While exploits continue to multiply, one of the most dangerous is still Emotet, which acts as a malware loader or dropper. Regarded by the CISA as “one of the most prevalent ongoing threats,” its indicators of compromise frequently change and it is very difficult for traditional security solutions to detect. The malspam campaigns that spread it often take advantage of a technique called “thread-jacking,” where a threat actor can intercept an email chain via an infected host and deliver the payload to a trusting victim.
Once a system is infected, Emotet enables threat actors to escalate privileges, move laterally, establish persistence and exfiltrate data, and upload other malicious programs such as Trickbot. Once they have captured and encrypted files, cybercriminals can then demand a ransom.
Defending against ransomware deceptions
Attackers are constantly creating new variants that evade detection by traditional signature-based approaches. To counteract these attacks, firms need to have defence in depth.
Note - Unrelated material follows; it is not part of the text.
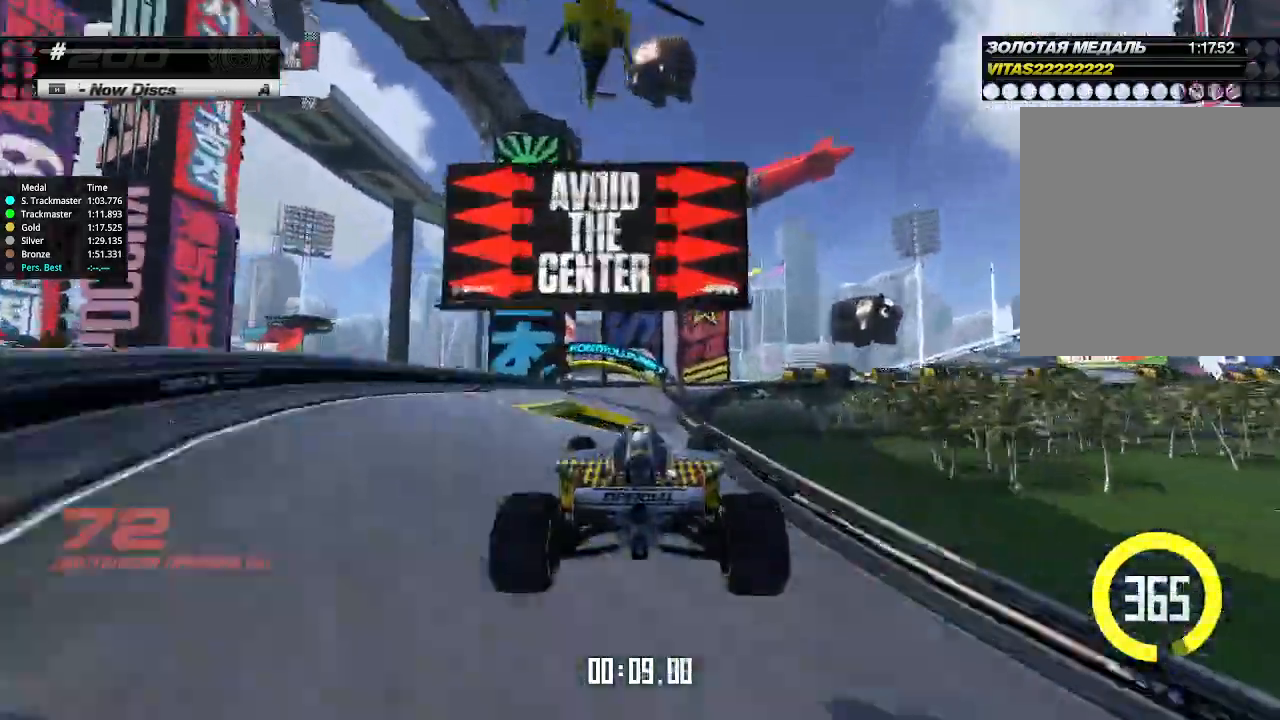
{"keys": ["down", "right"], "events": [[133, "right", "down"], [233, "down", "down"], [233, "up", "up"]]}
This starts with preventing threat actors from infiltrating the network by defending against tactics such as phishing and malware campaigns through staff training, the use of strong passwords, 2FA, and patch management.
If a threat actor makes it onto the system, their potential for lateral movement is limited when organizations have deployed a least-privilege approach, where access to files and folders is limited based on job role or seniority.
Behavioral anomalies are a prime indicator that a threat actor could be on the network. This includes encrypting or downloading large amounts of data or user accounts trying to access restricted data. Successfully spotting such behaviour requires correlating data from many sources, including endpoint and network detection and response solutions.
Finally, to ensure they can recover quickly in the event of a ransomware attack, organizations must also have robust backups that they can rely on if their network does go down. With targeted ransomware attacks showing no signs of slowing next year, businesses need a connected system of detection capabilities to identify when a ransomware outbreak may just be an attempt to distract and disable companies while attackers escape with their most valuable data assets.